__Extract__:
--- BEGIN ---

3- It must be brief.  And to the point.  And as catchy as you can make it.  Why?  Because you don’t have a captive audience.  First, if most people are like me, they have twelve tabs open, and are looking for ONE book to read that night.  Second, because if you meander and get lost, and give them a ton of irrelevant details, they’re going to think your novel, too, is written like that.  And having suffered through a lot of such novels, they won’t want to do it again.

So, it turns out most people don’t actually know what their novels are about or the relevant facts that someone needs to know about them.

I found this out years ago, while trying to get a friend to tel me about his novel, to get him to come up with an elevator pitch, and he started with “So, they’re on a train, and they’re going into the mountain, and she says to him.”  He went on to tell us, with tears in his eyes, that there was this scene where “she slaps him.”  Since I had no idea who “he” and “she” were, (Yeah, he’d given me names, but I still didn’t know who they WERE) and what the conflict was, I was somewhat flabbergasted.

I still get this routinely in the side line as a cover designer.  I will get something like “So, it’s an adventure set on Mars.  Here’s what my characters look like.  Here’s the scene I think should be on the cover.”

Since my art skills are somewhat short of cover level, what I mostly use if altered free images.  For that the character description is somewhat useful, as I might end up finding say an elfin blond wearing purple.  It could happen.  However, the scene is not useful at all, and I’m still missing the most important part of all: the feel of the book.  Since it’s on Mars, I assume it’s SF.  So, the sky will have a flying machine or two.  But is it straight sf or steampunk?  Is Mars Terraformed?  And is it an adventure or a slow, pensive story about leaving the Earth.  Because the cover should have the “feel” of the book.

--- END ---

__Supplied material__:
--- BEGIN ---

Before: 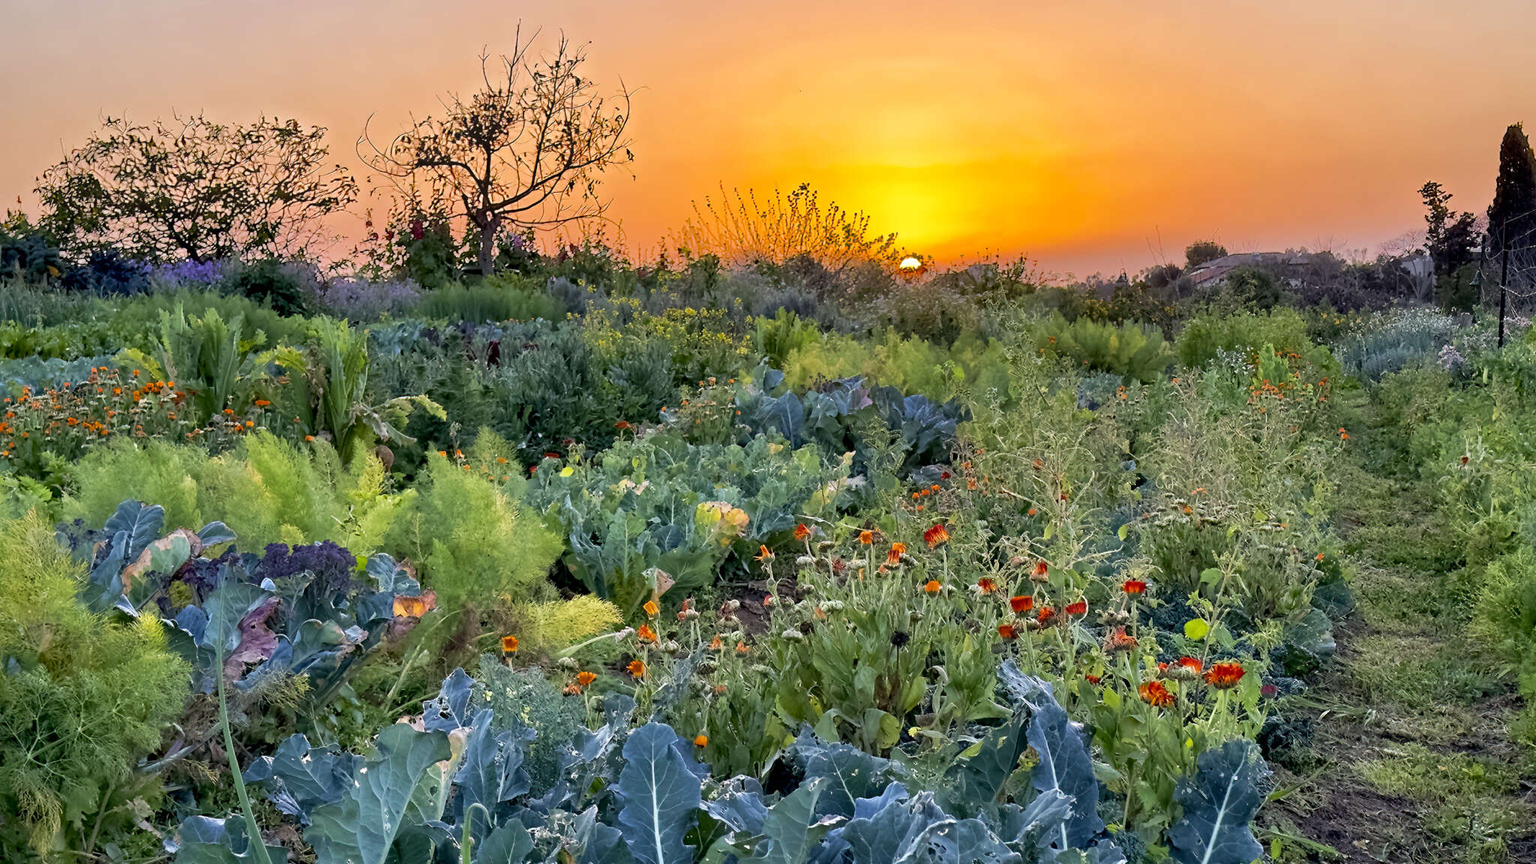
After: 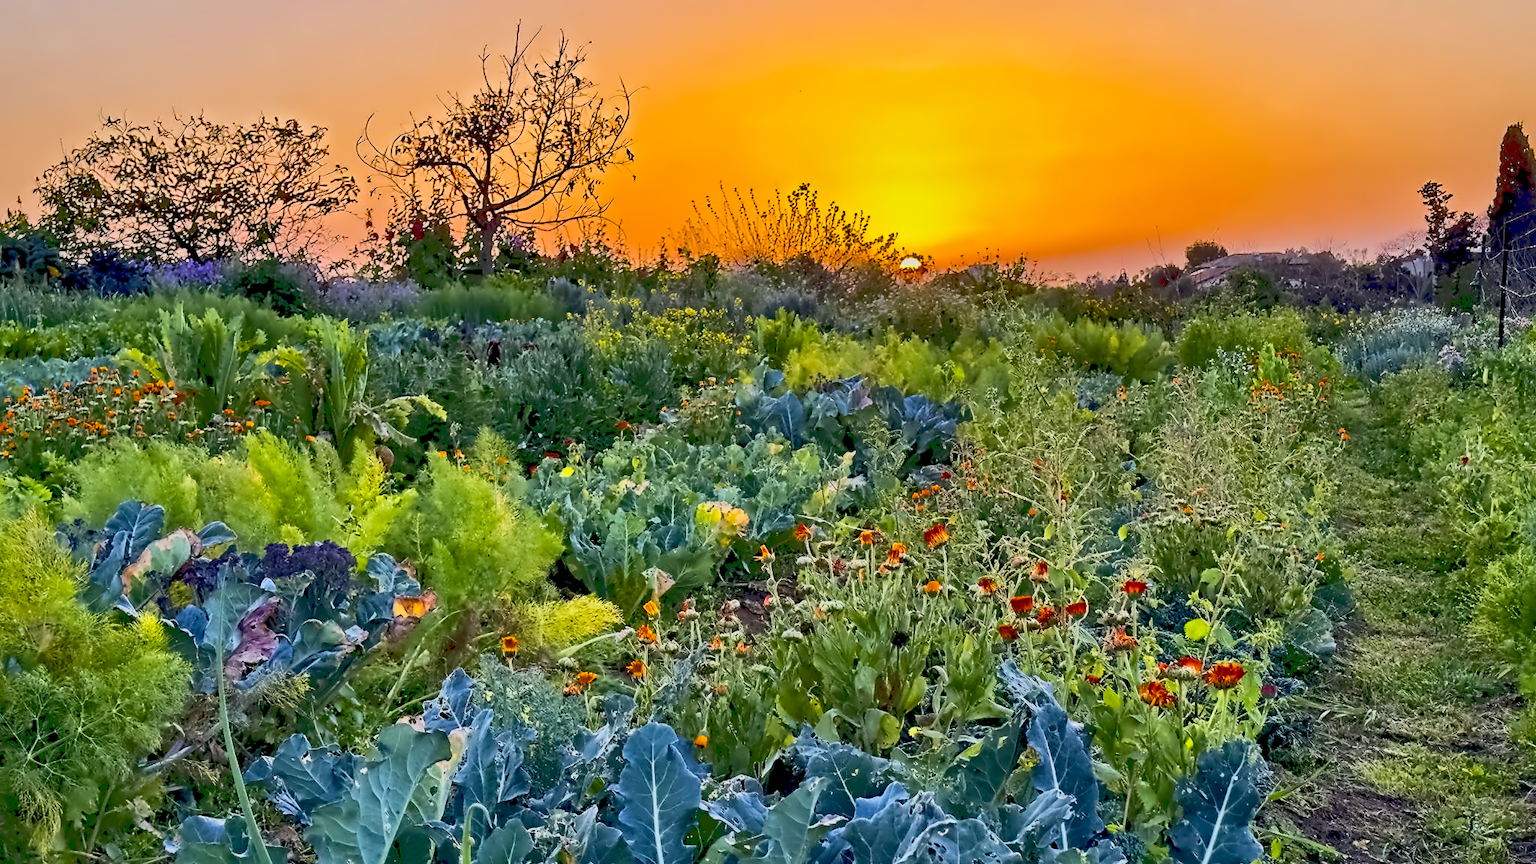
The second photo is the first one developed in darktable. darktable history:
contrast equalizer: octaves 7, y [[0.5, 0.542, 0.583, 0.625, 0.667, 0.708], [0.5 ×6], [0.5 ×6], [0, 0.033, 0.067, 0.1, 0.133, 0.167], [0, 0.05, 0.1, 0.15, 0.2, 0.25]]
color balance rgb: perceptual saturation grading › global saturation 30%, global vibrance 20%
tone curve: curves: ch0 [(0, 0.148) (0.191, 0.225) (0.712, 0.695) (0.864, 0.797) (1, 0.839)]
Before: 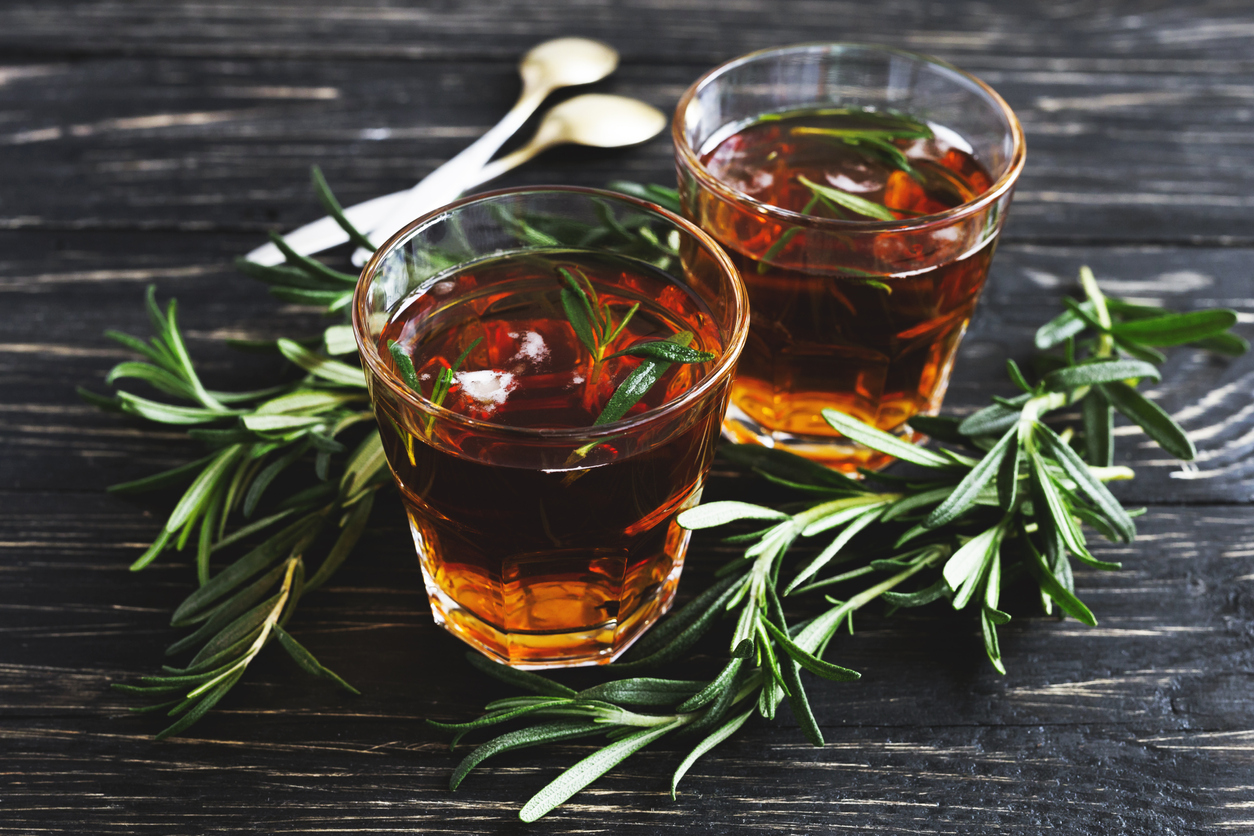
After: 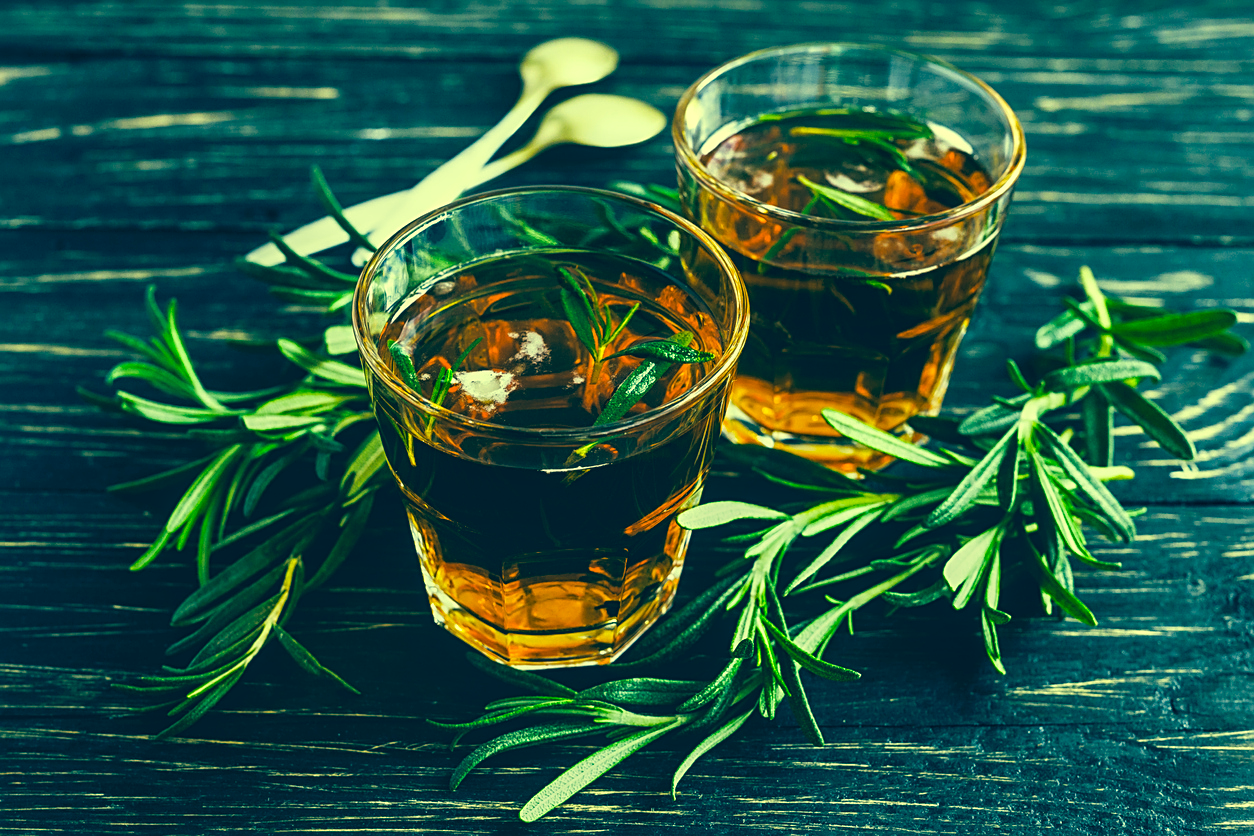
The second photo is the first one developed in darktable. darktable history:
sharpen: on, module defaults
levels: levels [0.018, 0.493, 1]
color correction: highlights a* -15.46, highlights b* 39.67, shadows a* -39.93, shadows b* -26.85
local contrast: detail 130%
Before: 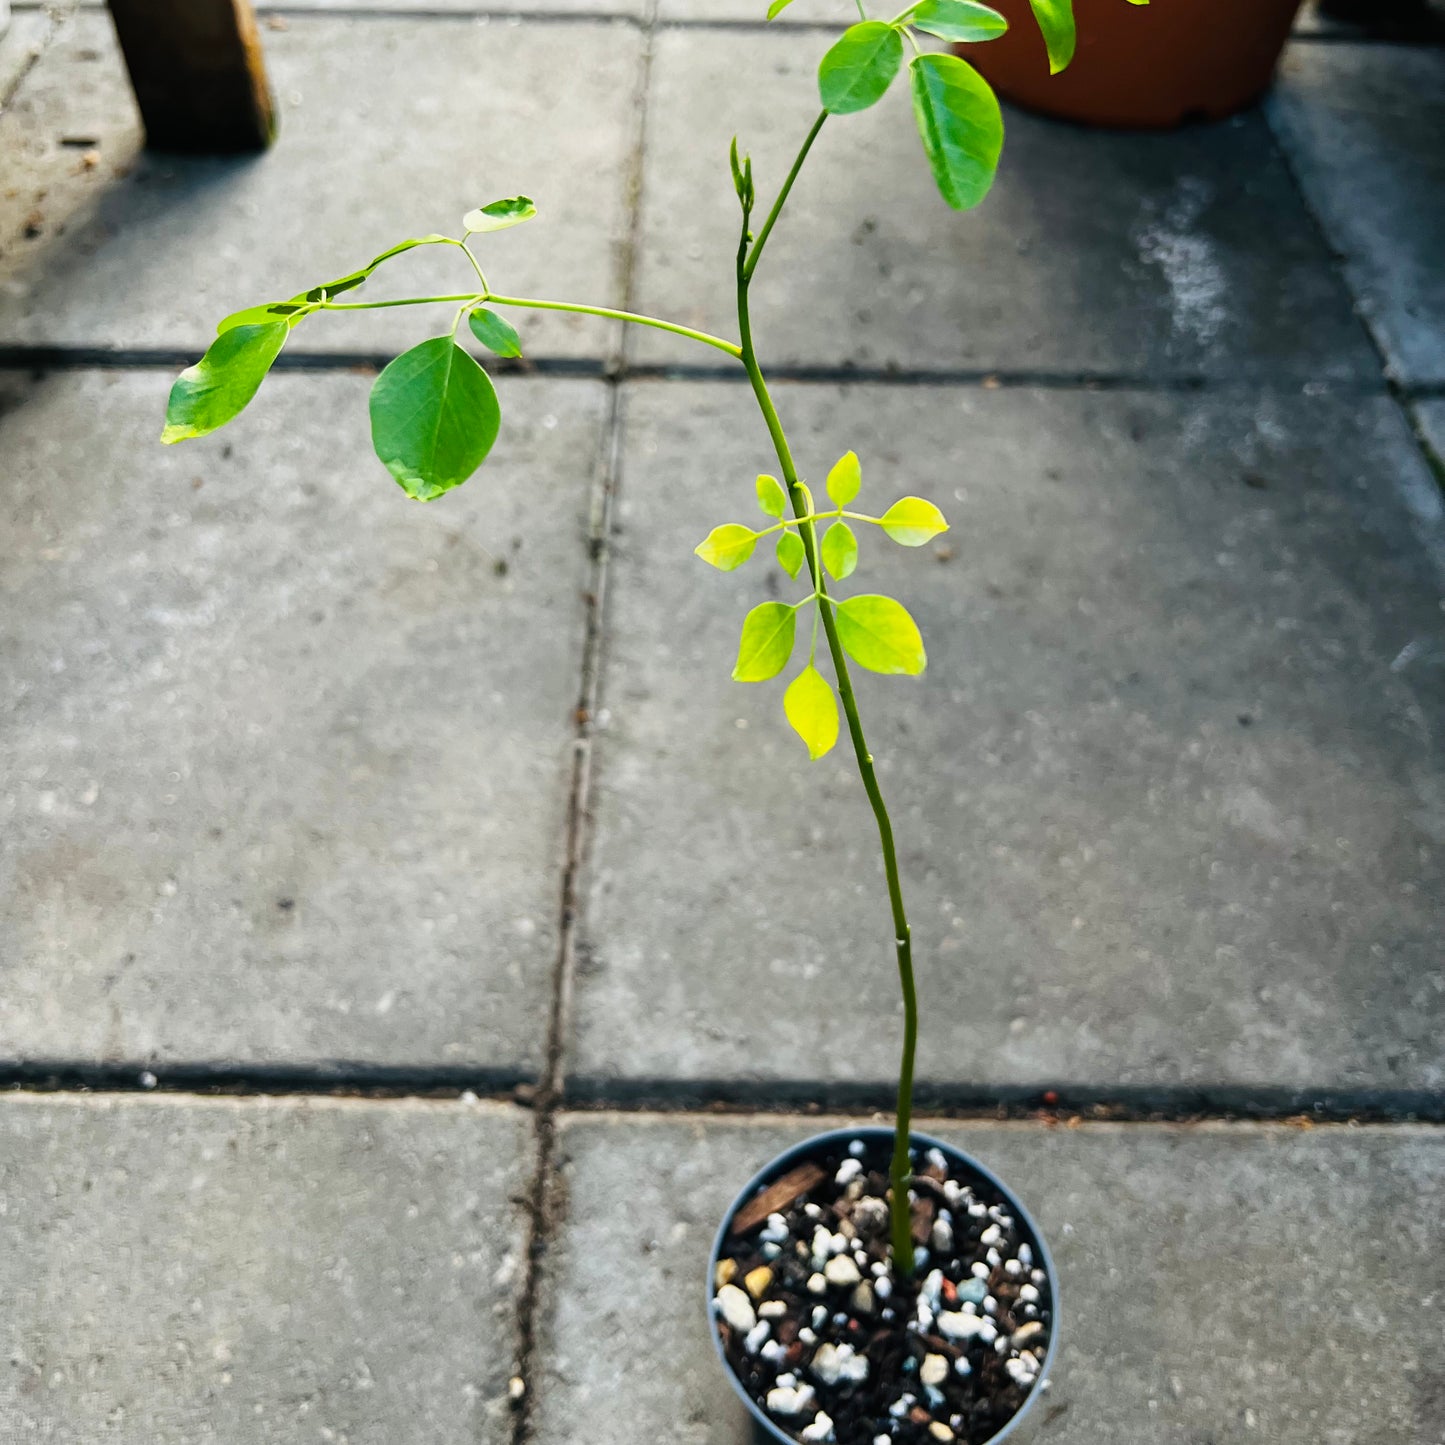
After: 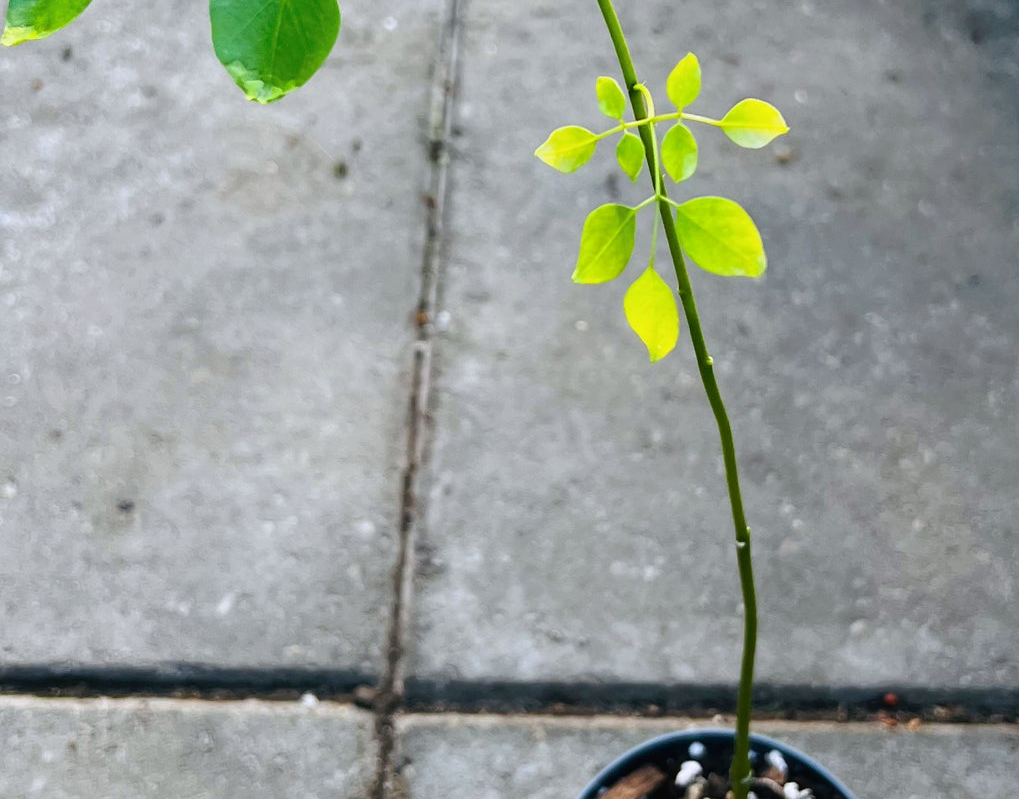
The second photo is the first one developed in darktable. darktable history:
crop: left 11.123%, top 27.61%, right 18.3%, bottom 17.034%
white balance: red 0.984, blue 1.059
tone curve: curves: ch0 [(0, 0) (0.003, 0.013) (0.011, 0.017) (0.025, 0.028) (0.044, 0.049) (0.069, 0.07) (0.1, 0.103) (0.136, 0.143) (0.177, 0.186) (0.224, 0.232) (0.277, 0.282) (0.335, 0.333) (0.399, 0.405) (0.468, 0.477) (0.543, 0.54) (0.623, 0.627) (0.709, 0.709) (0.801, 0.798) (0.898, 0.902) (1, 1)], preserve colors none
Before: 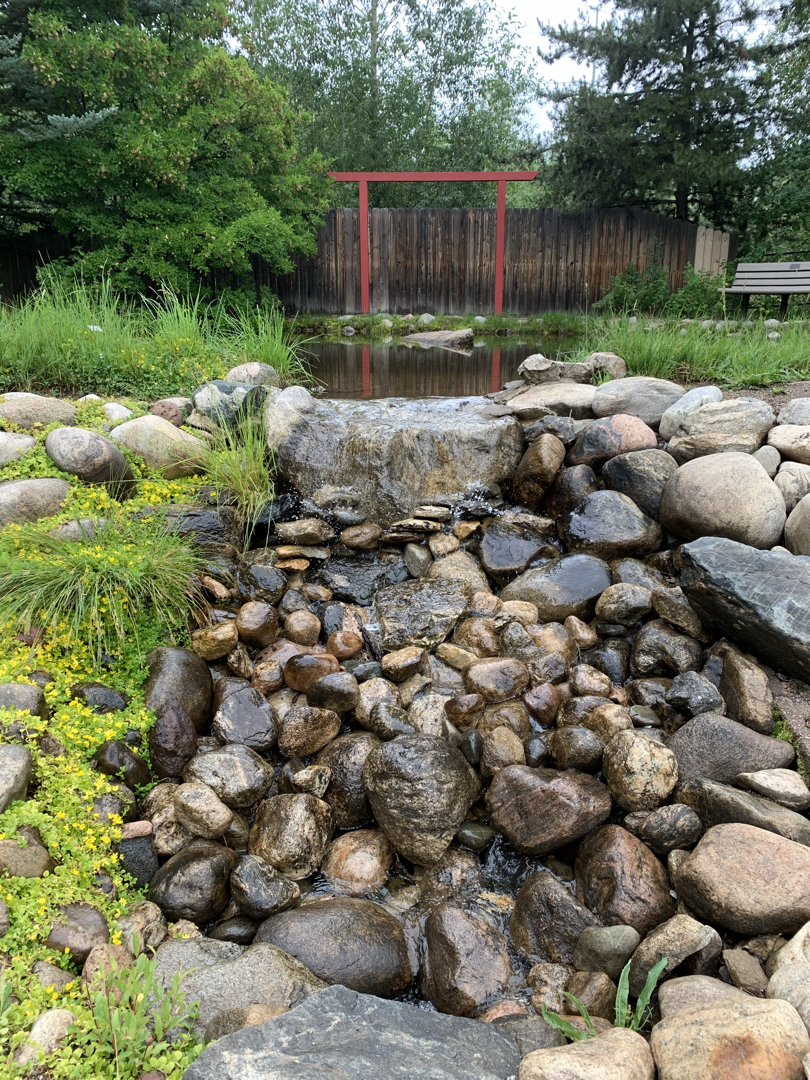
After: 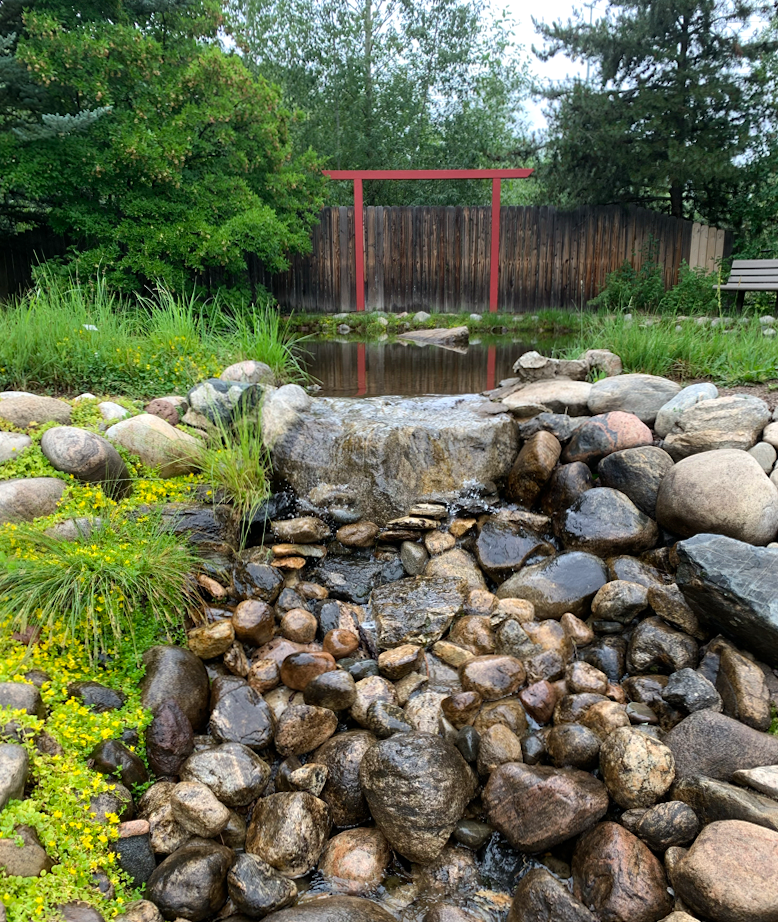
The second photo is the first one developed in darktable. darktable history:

--- END ---

__Stated goal__: Transcribe the stretch of the novel-pitching passage from "So, it turns" through "was somewhat flabbergasted.", keeping every word and mark unchanged.

__Completed exercise__:
So, it turns out most people don’t actually know what their novels are about or the relevant facts that someone needs to know about them.

I found this out years ago, while trying to get a friend to tel me about his novel, to get him to come up with an elevator pitch, and he started with “So, they’re on a train, and they’re going into the mountain, and she says to him.”  He went on to tell us, with tears in his eyes, that there was this scene where “she slaps him.”  Since I had no idea who “he” and “she” were, (Yeah, he’d given me names, but I still didn’t know who they WERE) and what the conflict was, I was somewhat flabbergasted.